Carrió, Macri y Sanz dieron un paso. No salvaron a
la República como algunos andan vociferando, pero sí están intentando volver a
darle forma de sistema democrático a un régimen amorfo, que linda entre lo
totalitario y lo dictatorial. ¿De qué manera?
La metodología no es compleja. Lo que se
busca en provocar un trasvasamiento de votos del candidato opositor que resulte
menos votado, hacia el más votado. No es un juego de palabras, es la clave
para modificar el escenario. Si Mauricio Macri sacara más votos que
Ernesto Sanz y Elisa Carrió, los electores de estos últimos deberían vencer los
mismos prejuicios que vencieron ellos, y en la elección general optar el líder
del PRO.
Es la dialéctica del viejo refrán: “La unión
hace la fuerza”. Y por separado han demostrado ya, excesiva
debilidad para enfrentar un aparato clientelista que lo único que ha hecho fue convertir
a la Argentina en un país subsidiado.
Si los bolsillos no están vacíos es porque los
llenan con limosna que, paradójicamente, sacan del bolsillo del otro lado. Caridad
con dinero de otro. En realidad, lo que te dan es lo que antes te han quitado.
Ahora bien, ¿hasta qué punto hay que tener un
líder que acompañe al rebaño? Si es imprescindible partir desde un
liderazgo, este podría ser el de la misma sociedad asumiendo de una buena vez
su carácter soberano. Hoy la posibilidad de que eso suceda es apostando,
no por el menos malo, sino por el que mejor pueda oponerse al populismo
siniestro y desmesurado.
De ese modo, uno gobernará pero 40 millones
estarán para custodiarlo. Hasta ahora uno reina, y el resto se distrae
porque es más fácil sumirse en la cultura del ocio, del espectáculo, y vivir
una farsa donde hasta a la muerte se la maquilla y se la disfraza.
Esto que sucede con la democracia, se evidencia de
igual manera en la causa AMIA. Alberto Nisman es, a esta altura,
un rehén de intereses creados, de conveniencias políticas, y de
estrategias de poder de uno y otro lado.

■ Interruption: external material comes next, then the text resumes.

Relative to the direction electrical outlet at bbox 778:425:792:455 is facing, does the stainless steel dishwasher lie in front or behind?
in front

Se lo mató y se lo seguirá matando
hasta que, aburrida la sociedad con más de lo mismo, decida cambiar de teatro
para ver como tiran otro cadáver que desafíe a descubrir qué le ha
pasado.
Seguramente serán otros los protagonistas, los
elencos y la escenografía, pero la mecánica y el destino no será muy distinto.

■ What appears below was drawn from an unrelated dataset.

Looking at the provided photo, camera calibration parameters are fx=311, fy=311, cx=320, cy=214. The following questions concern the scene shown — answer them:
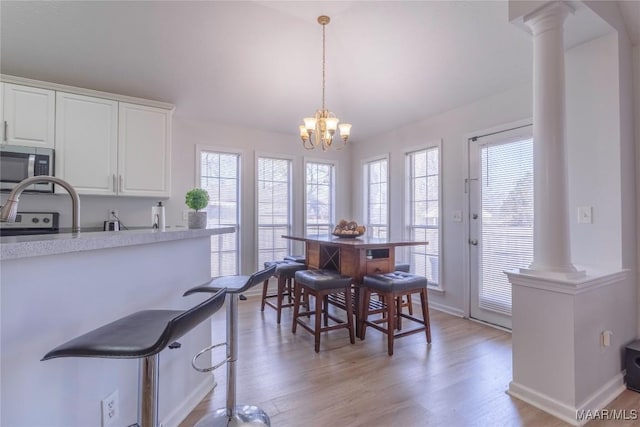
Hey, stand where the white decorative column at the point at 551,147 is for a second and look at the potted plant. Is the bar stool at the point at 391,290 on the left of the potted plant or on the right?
right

Al tiempo, empezarán los bostezos y volverán a dormir al pueblo. ¿Cuántas
veces vimos frente a un acto delictivo atacar a la víctima y defender al
victimario?
Nada ha cambiado todavía aunque comience a
vislumbrarse voluntad para lograrlo.
Confundir posibilidad con el acto consumado es un
desacierto que nos ha costado caro. El kirchnerismo está más cercado pero aún
es gobierno y está en posesión del mando; no importa si desesperado, confundido o
desequilibrado. Los adjetivos corren por cuenta de quien los dice pero lo que
gravita, en definitiva, es el sustantivo liso y llano.

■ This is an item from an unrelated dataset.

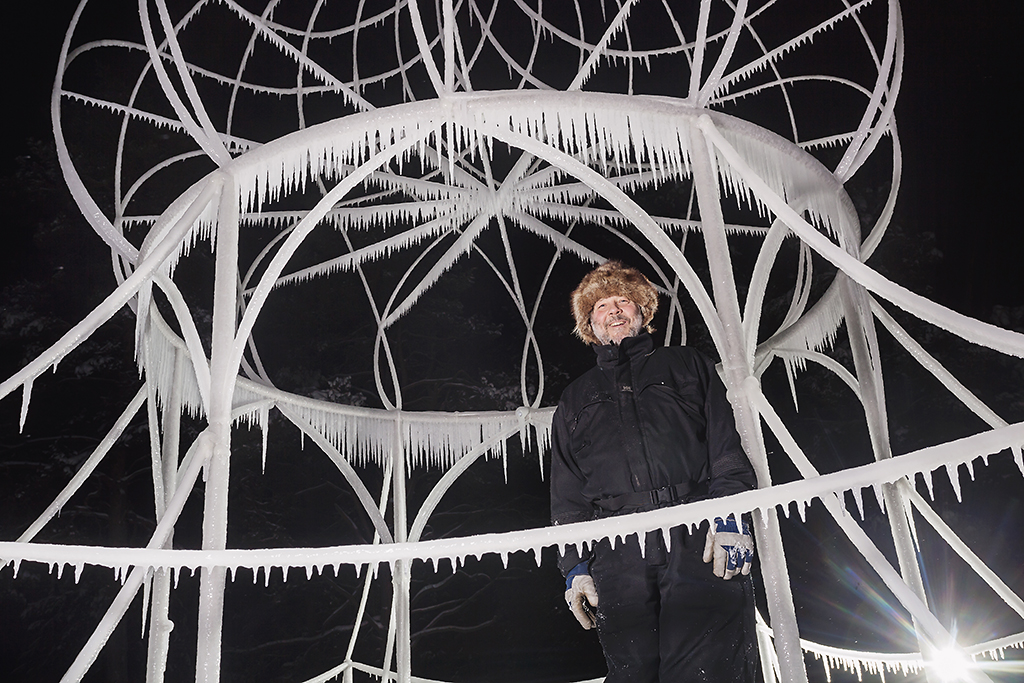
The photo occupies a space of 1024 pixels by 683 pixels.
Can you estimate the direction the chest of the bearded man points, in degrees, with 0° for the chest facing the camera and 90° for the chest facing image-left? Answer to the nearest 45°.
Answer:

El mayor error de los argentinos ha sido
subestimarlos. Volver a cometer esa torpeza sería como perder ese faro que tanto
costó hallarlo. La gente está comprendiendo que si se ataca al fiscal
muerto es porque la magnitud de su denuncia supera lo esperado.
Sintetizando, se podrá conocer de qué trata toda
esta interna de abogados, fiscales, jueces, y funcionarios que pretenden
blindar a la jefe de Estado, cuando alguno se anime a romper el
silencio, fruto del temor que han inculcado.
Su grito tendrá eco como lo tuviera, en la fábula
de Hans Andersen, el del chiquito en brazos que osó gritarle al rey su
desnudez. Acá no hay rey es cierto, pero hay reina aunque sola se haya coronado. Si
todavía no está desnuda, paciencia, porque no hay duda que se está desnudando.